• PAGE TEXT:
▼
Rats were anesthetized with ketamine/xylazine/acepromazine (50 mg/kg, 3.3 mg/kg, 3.3 mg/kg; i.p.; Henry Schein, Melville, NY) and placed in a stereotaxic frame upon achieving a deep surgical plane of anesthesia. The skull was adjusted so that Bregma and lambda were at the same dorsoventral plane. Glass micropipettes (10–20 μm) were filled with the retrograde tracer Fluorogold (FG; 2% soln. w/v in saline; Fluorochrome LLC, Denver, CO) and lowered into the nPGi at the following coordinates (in mm): AP: −2.0 Lambda; ML: −1.0; DV: −8.5. FG was iontophoresed (50% duty cycle, 7.5 μA current) for 20 min. Pipettes remained in place for five minutes after injection to prevent backflow of tracer along the pipette tract and to facilitate neuronal uptake. Special care was taken to ensure that all injection protocols were comparable for males and females. Following surgery the animals were allowed to recover under a heat lamp in clean cages, and returned to their original housing facilities upon recovery from the anesthetic. Animals were sacrificed 10 days after FG injections.

Sexual Behavior

Intact male (n=44) and female (n=28) rats engaged in three one hour mating bouts with stimulus animals before injection of FG. All females were ovariectomized and hormone-primed (10 μg estradiol in sesame oil 48 hours before mating, 500 μg progesterone in sesame oil) 4 hours before mating. Mating took place in a 60 cm × 30 cm transparent acrylic arena. Experimental males had free access to stimulus females, whereas experimental females engaged in paced-mating with a separator in the arena (with two 4 cm diameter holes through which only females could fit). Following retrograde tracer injections, the rats engaged in three additional one hour mating bouts, and were sacrificed on the last mating bout one hour after producing or receiving (male and females respectively) an ejaculation.

Perfusion fixation

Animals were given a euthanizing dose of sodium pentobarbital (160 mg/kg, i.p.; Sigma-Aldrich, St. Louis, MO) and perfused transcardially with 100–200 ml of 0.9% sodium chloride containing 2% sodium nitrite as a vasodilator, followed immediately by 250 ml of 4% paraformaldehyde in 0.1M phosphate buffer containing 2.5% acrolein (Polysciences Inc., Warrington, PA). Following fixation, a final rinse (100–200 ml) with the sodium chloride/sodium nitrate solution was used to remove any residual acrolein from the animal. Immediately following perfusion, the brains were removed and stored at 4°C in 30% sucrose solution until sectioned. The brains were cut into 25 μm coronal sections with a Leica 2000R freezing microtome and stored free-floating in cryoprotectant-antifreeze solution (Watson et al., 1986) at −20°C until immunocytochemical processing was initiated.
▲
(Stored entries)
▼
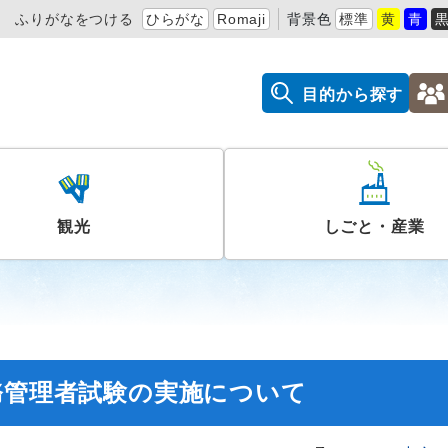
ふりがなをつける
ひらがな
Romaji
背景色
標準
黄
青
目的から探す
観光
しごと・産業
務管理者試験の実施について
▲
• PROBLEM TO SOLVE:
Set down the methods passage word for word, from "Sexual Behavior" up to and including "respectively) an ejaculation.".

• REPLY TO THE TASK:
Sexual Behavior

Intact male (n=44) and female (n=28) rats engaged in three one hour mating bouts with stimulus animals before injection of FG. All females were ovariectomized and hormone-primed (10 μg estradiol in sesame oil 48 hours before mating, 500 μg progesterone in sesame oil) 4 hours before mating. Mating took place in a 60 cm × 30 cm transparent acrylic arena. Experimental males had free access to stimulus females, whereas experimental females engaged in paced-mating with a separator in the arena (with two 4 cm diameter holes through which only females could fit). Following retrograde tracer injections, the rats engaged in three additional one hour mating bouts, and were sacrificed on the last mating bout one hour after producing or receiving (male and females respectively) an ejaculation.